There is also apy[1] which needs an Anki installation but at least doesn't actually run the Anki process.

[1]https://github.com/lervag/apy

kashunstva · on Feb 23, 2022

For simpler tasks on the Anki database, the Python `anki` module[0] provides a level of abstraction that can be helpful without resorting directly to SQLite queries against the db, but just a little. The main problem with the Python module is the insistence on 1:1 correspondence between the module version and the Anki (db) version.

[0]: https://pypi.org/project/anki/

d33 · on Feb 23, 2022

Speaking of Anki... has anybody played with AnkiWeb here? I'd love to see a Telegram bot that I would notify of random English words I sometimes look up and everyone on the channel would immediately have it added to their accounts. My main use case is group language learning - I can imagine it being useful when learning Chinese with my girlfriend.

rsanek · on Feb 23, 2022

For those that are on the creation side, I've found genanki [1] to be a joy to work with. I have a service that auto-generates a bunch of cards from code and then spits out an `apkg`. I've made what I consider the funnest part of that open for registration [2]

[1] https://github.com/kerrickstaley/genanki

[2] https://www.reddit.com/r/Anki/comments/g0zgyc/spotify_anki_l...

solarmist · on Feb 23, 2022

It's a bit limited in what it does for you.

But yeah, that's what I've used as well.

gilgamesh327 · on Feb 23, 2022

I'm learning data analysis/science and Anki's database has been something I'm playing with, it was an insightful read since I was thinking in a similar way about the `id` column and how things can get messy with a time-related value.
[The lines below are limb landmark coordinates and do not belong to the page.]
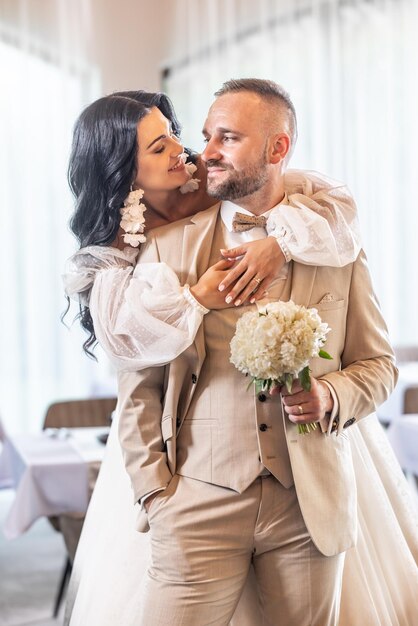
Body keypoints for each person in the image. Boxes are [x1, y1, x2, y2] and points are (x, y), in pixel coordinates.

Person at [63, 87, 417, 625]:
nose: (201, 153)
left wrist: (328, 393)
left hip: (309, 504)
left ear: (277, 149)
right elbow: (139, 390)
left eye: (225, 137)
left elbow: (379, 365)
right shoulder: (155, 252)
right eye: (202, 137)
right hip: (195, 504)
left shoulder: (328, 239)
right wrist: (157, 496)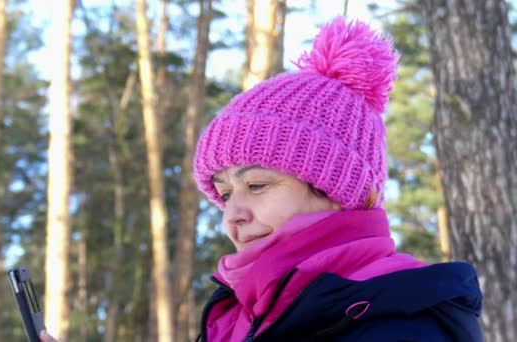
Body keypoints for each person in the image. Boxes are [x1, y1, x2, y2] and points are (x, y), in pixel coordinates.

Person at [192, 17, 483, 341]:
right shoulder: (232, 319)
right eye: (226, 194)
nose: (233, 215)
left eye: (257, 185)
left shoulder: (404, 326)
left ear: (337, 191)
I've seen the author reply here, if you don't mind me asking, are there other ways to represent this database? Is there a useful exercise I can perform to do so? e.g. NoSQL version or similar, thank you.

Theaetetus · on Feb 23, 2022

[Author here.]

There are definitely other ways to represent this data! I think a useful exercise is:

(1) Sit down and think of a very basic representation of this data (in whatever language you prefer). (2) Figure out where in the current SQLite database the relevant information lives. (3) Write a function that is given some relevant set of rows from this database and returns an item in the representation you determined in (1). (4) Test it. (5) Think about how to persist it.

You can do some subset or superset of these as you see fit, but I do think it's valuable to think about how to represent the relevant objects before you worry about persistence details.

Thanks for your comment!

nojs · on Feb 23, 2022

I got pretty deep into this when automating card creation for Chinese characters. I would highly recommend using the AnkiConnect plugin [1] rather than manipulating tables! This worked a charm (at least for creating new decks).

1. https://ankiweb.net/shared/info/2055492159

wodenokoto · on Feb 23, 2022

I just use csv when importing generated decks.

What’s the benefit of getting knees deep (other than out of pure interest)

rkachowski · on Feb 23, 2022

A few years ago I wrote a ruby gem to generate anki decks and spent some time reversing the schema from the android app and open source code. There were some very weird decisions iirc, something around pipe characters to mark individual card fields.

https://github.com/rkachowski/anki-rb

IshKebab · on Feb 23, 2022

> using flds instead of fields appears to be abbreviation for abbreviation's sake

God yes. Why do people do this? I recently moved into hardware and it's even worse! Someone abbreviated a TLA to a single letter. Like instead of CPU_CLOCK it was CCK. Madness. These aren't printed on a silkscreen!

shak360 · on Feb 23, 2022

It'd be cool if there was an ability to learn Anki cards based on their graph relations to other Anki cards.

> compute the Perron-Frobenius eigenvector of a graph of medical school Anki cards based on an automated tagging system that tokenizes the cards

> change medical education forever

throwaway5486nv · on Feb 23, 2022

How complex is anki algorthim? Is the time interval of every card is independent of each other?